I doubt the FAA is going to require US carriers to install it because it offers very little the black boxes don't offer. It doesn't happen very often that a black box is unreadable or unrecoverable after a crash. It happens, but probably not often enough for installation of this device to be worth the cost and the trouble, especially that when those boxes are unavailable investigators have almost always been able to figure out what went wrong by using other evidence.

Comment Re:Visit the Tar Pits museum, if you can (Score 4, Informative) 64

It's an amazing place. They have a large wall covered with dire wolf skulls, just to show off how many dire wolf skeletons have been dug up.

It is an amazing place and easy to get to without a car.
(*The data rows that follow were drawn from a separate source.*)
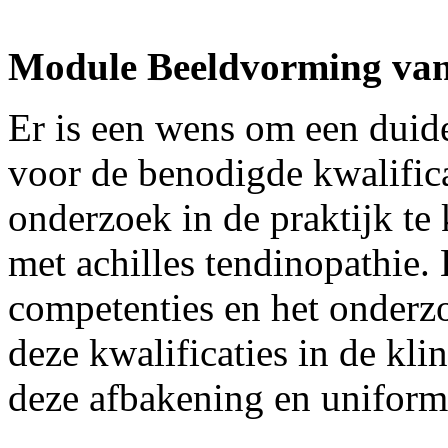
Module Beeldvorming van 
Er is een wens om een duide
voor de benodigde kwalifi
onderzoek in de praktijk te
met achilles tendinopathie.
competenties en het onder
deze kwalificaties in de kli
deze afbakening en uniform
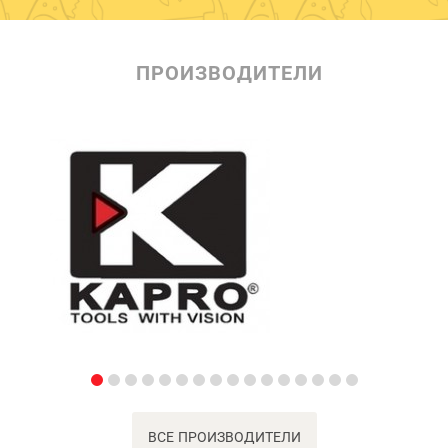
ПРОИЗВОДИТЕЛИ
ВСЕ ПРОИЗВОДИТЕЛИ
They also have either a woolly mammoth, a mastodon, or both on display, or did the last time I was there. The museum is evidence that the Los Angeles area was a kind of Garden of Eden during the last Ice Age. Of course, every Eden has to have its serpent to spoil it. In that place, the serpent was the saber-toothed lion.

And while you're there, the county art museum is next door if you like that kind of thing.

Comment Re:Dogs are best (Score 1) 139

Cats are at an evolutionary disadvantage compared to other domesticated animals, which are almost all social and equipped with the biological tools for living in a pack or herd.

Ordinary domestic pussycats do just fine living in groups. That's one of the reasons why they do well living with humans and with other cats and dogs as well. But cats are solitary hunters, unlike dogs and wolves which hunt in packs.

Comment Re:Dogs are best (Score 1) 139

This study was the first to actually look for a "voice center" in a non-primate. It seems more likely a great many animals have one, much as it may disappoint exceptionalists.

I am pretty sure that my beloved evil black cat knows my voice quite well. Indeed, she not only has figured out my voice, she's figured out everything else. She's highly manipulative. While I have trouble training her, she's got me well-trained.

Comment Re:Why? (Score 1) 769

Is it really so hard to just grind the beans and brew it yourself? I do this every morning.

Grind the beans? Well, I don't drink coffee that much so I'll stick with the ground coffee I buy from Starbucks or Peets. But I use a small four-cup drip drip maker I've had for well over a decade. It's not quite as simple as the Keurig system but it's pretty simple. Empty old filter and grounds into trash, insert filter, scoop in coffee, pour in water, turn on switch, wait.

Historically, there have been easier and cleaner ways of making coffee not dissimilar to the Keurig system. I have vivid memories of my Ohio grandparent's coffee percolator gurgling and growling early in the morning. Those machines used circular filter pouches not unlike oversized tea bags and many coffee producers sold them. What they poured out smelled wonderful and tasted awful. Coffee making as gotten better.